La hora del regreso

La hora del regreso

Estoy convencido de que saldremos adelante justo en el momento en que volvamos a tomar conciencia de nuestro poder, recuperemos las ideas y seamos capaces de reparar tanta injusticia.

Hemos sucumbido al pensamiento único y domeñado nuestro espíritu crítico hasta convertir la cultura en una herramienta más del poder, un medio de comunicación de masas, una industria global carente de ideas y de propuestas de transformación y cambio de esta realidad tan esquiva, y tan virtual, que nos somete y condiciona hasta hacernos dudar de todo, incluso de nosotros mismos; un mercadillo global para el consumo compulsivo y constante en el que todo se compra y se vende, desde las encuesta al voto…  desde la dignidad hasta la propia vida, saldo en oferta de una conciencia y condición, de un espíritu que un día nos hizo libres y que hoy languidece atrapado en un presente inhóspito, incapaz de reconocerse en el pasado e impotente para inventarse otro futuro.

Este relativismo en el que nos sumergimos y en el que sobrevivimos a duras penas, sin ética, acoplándonos al espacio que nos dejan, como si nadáramos en un océano amniótico y nuestras moléculas se adaptasen al volumen y dimensión de una sociedad enferma, metástasis del mal de una época, no es más que el rostro atroz de un conformismo que nos destruye y nos hace perder nuestra identidad hasta el punto de que cuando el espejo de la vida devuelve nuestra imagen reflejada no sabemos si la realidad que percibimos con nuestros sentidos, las cosas que podemos ver, oír, oler, gustar o tocar, todo ese universo existencial que nos sirve de referencia en nuestro devenir cotidiano, es real o ficticio, soñado o temido, tal vez imaginado, una conciencia cibernética que, al intentar emularnos en nuestra moralidad, confunde el deseo con las ganas, el dolor con la pasión y el amor con la felicidad, todo un universo de los sentidos que al despreciar los sentimientos sólo puede contribuir a acercarnos las paredes hasta convertirlas en una celda de la que no podemos escapar.

 Nuestra claudicación es sin condiciones.
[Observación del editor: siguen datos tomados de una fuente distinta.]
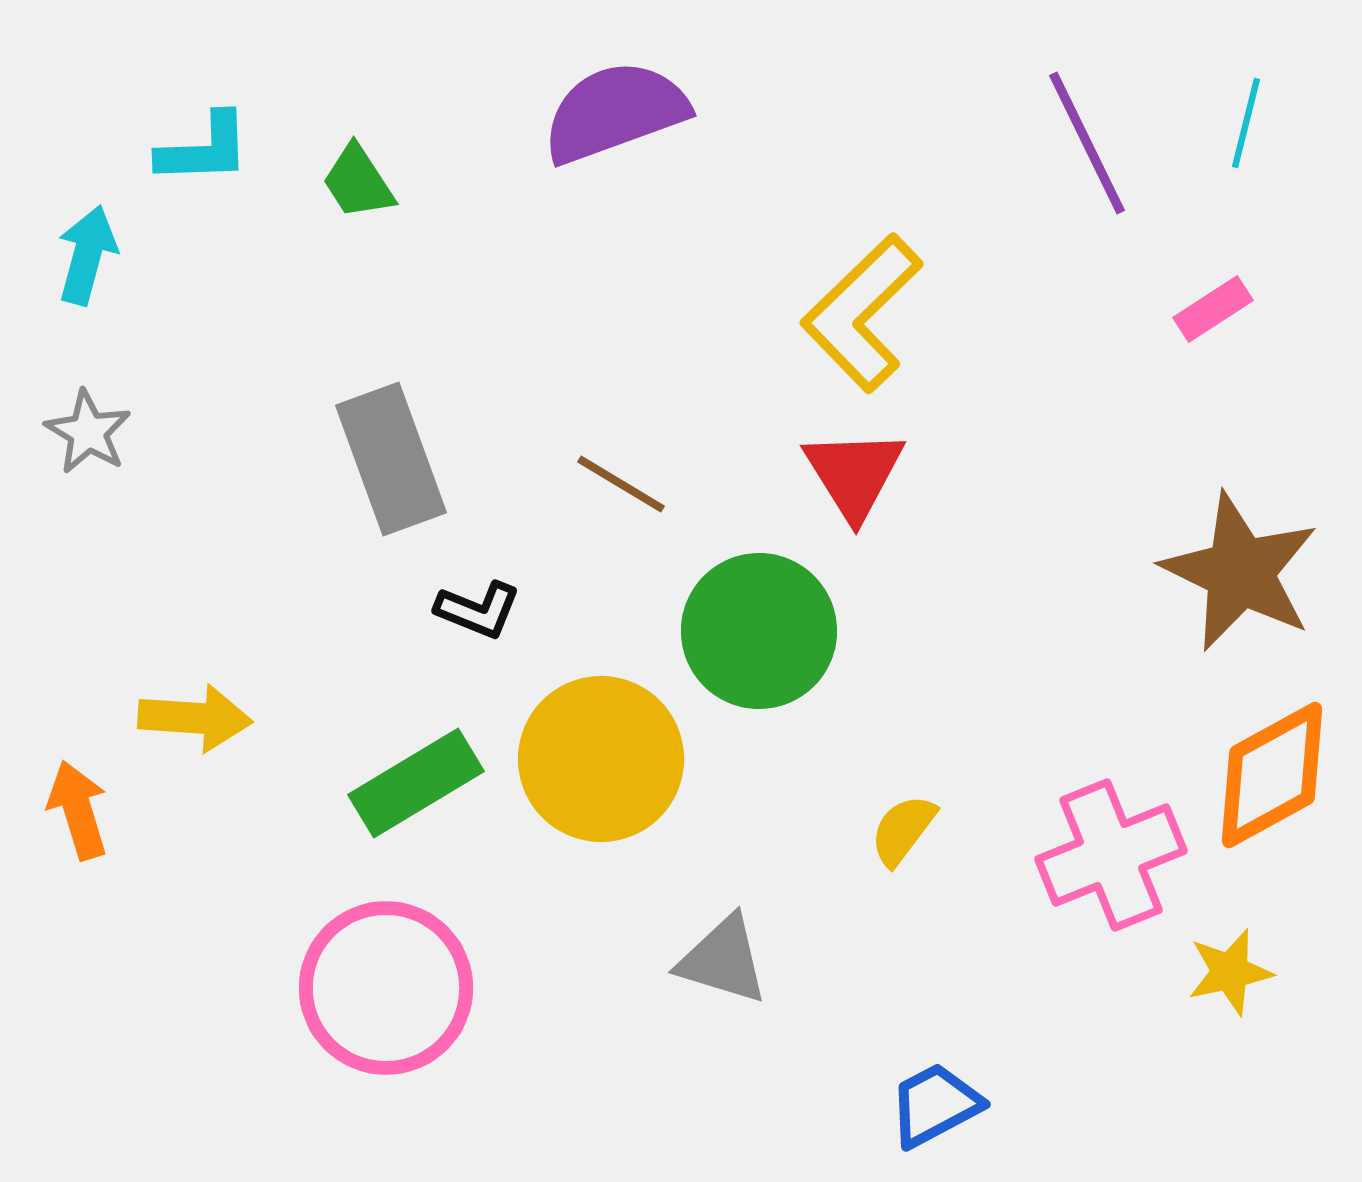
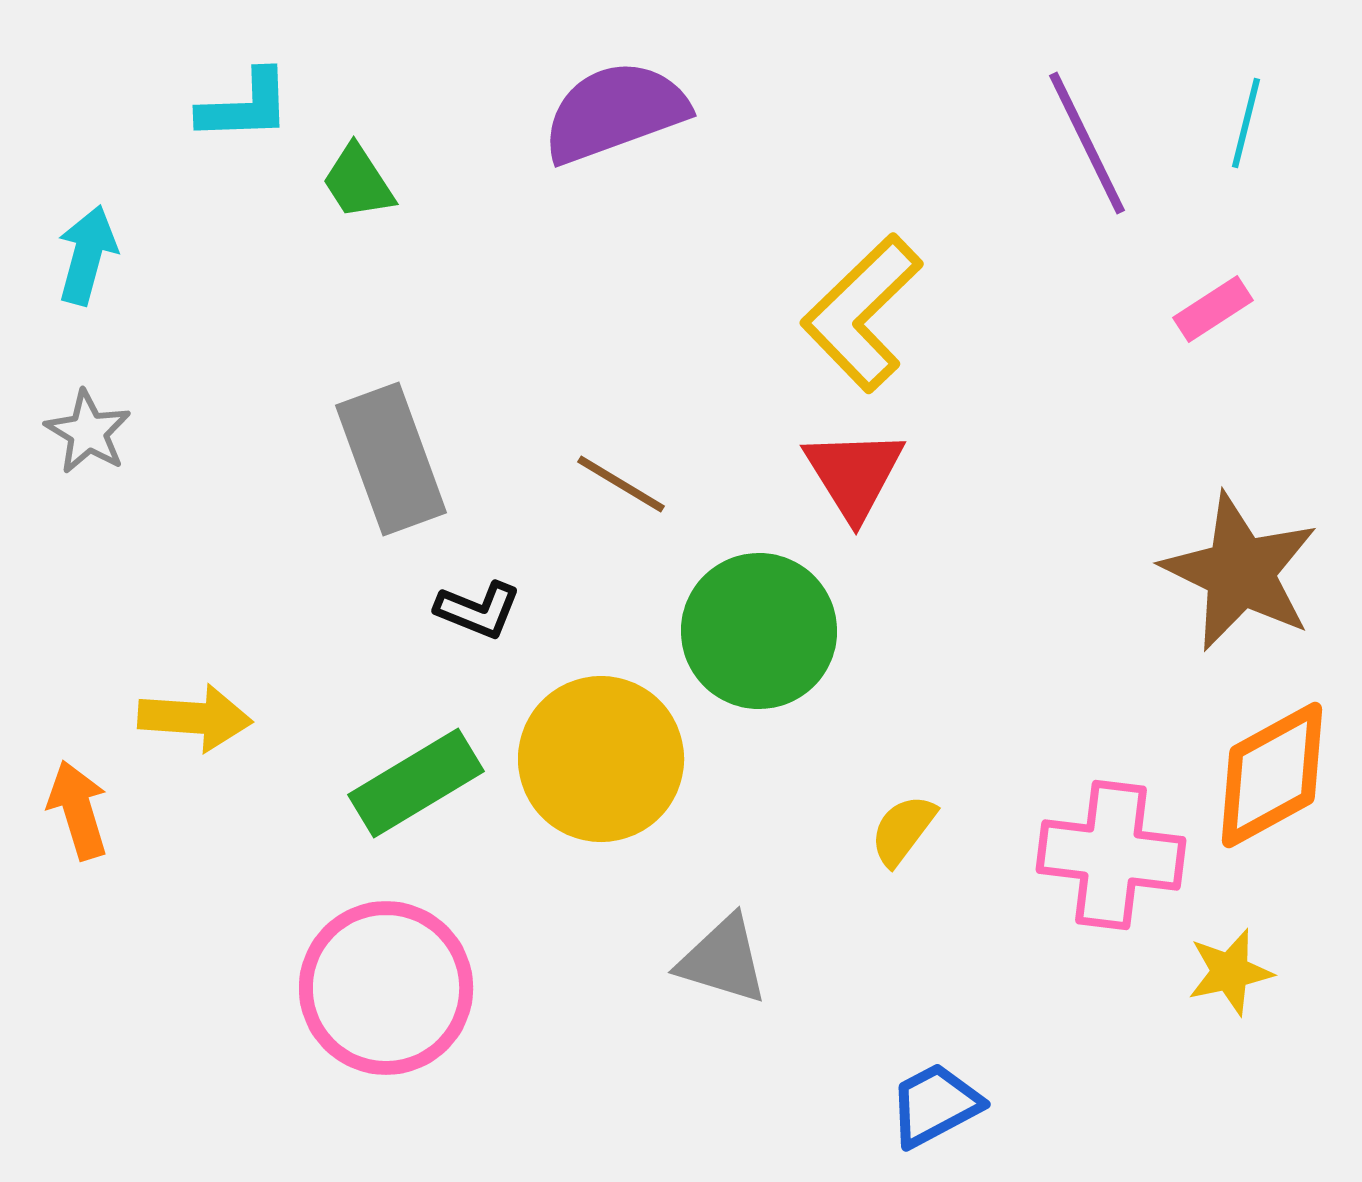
cyan L-shape: moved 41 px right, 43 px up
pink cross: rotated 29 degrees clockwise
Aceptamos lo que nos venga porque ya no hay salida ni posibilidad de escape. Al final, vamos a terminar pretendiendo luchar contra la crisis de un sistema agónico cuando lo único que logramos es reforzar un sistema que está en crisis.

 Hasta que no consigamos perder el respeto a ese poder absoluto que nos somete no empezaremos a ser libres, pero para saber qué queremos, a dónde vamos. El poder tampoco lo sabe, pero se empeña en mantener los privilegios sin importarle lo más mínimo lo insostenible de su empeño. Cada vez se derrumban más cosas, se destruyen más derechos.

Es el desmoronamiento de principios como la justicia, la dignidad y la libertad, todos los valores que sostuvieron el sistema democrático y que han sido reemplazados en medio del más absoluto descrédito por la corrupción y la codicia, la ambición sin límites, un totalitarismo con alma mercantilista que se alza sobre la sinrazón y el miedo y se alimenta de nuestra rendición, de nuestra renuncia. Sin embargo, estoy convencido de que saldremos de ésta, que la crisis tocará fondo y que la vida continuará con nosotros de protagonista aunque sea ella misma la que escriba el guión. Será el momento de limar el sufrimiento distribuyendo con equidad tanto sacrificio.

También será la hora del regreso de las ideas y de humanizar los mercados para que sirvan al hombre y no al contrario. Sería necesario igualmente reparar las injusticias y devolver la dignidad a los que se les ha arrebatado todo. Ser de nuevo conscientes de nuestra propia existencia, de nuestro poder. Admitir que es tan importante hacer como hacerse y actuar en consecuencia. A lo único que aspiro ahora es a ser recordado como un aprendiz de mí mismo que cree ciegamente que otro mundo es posible.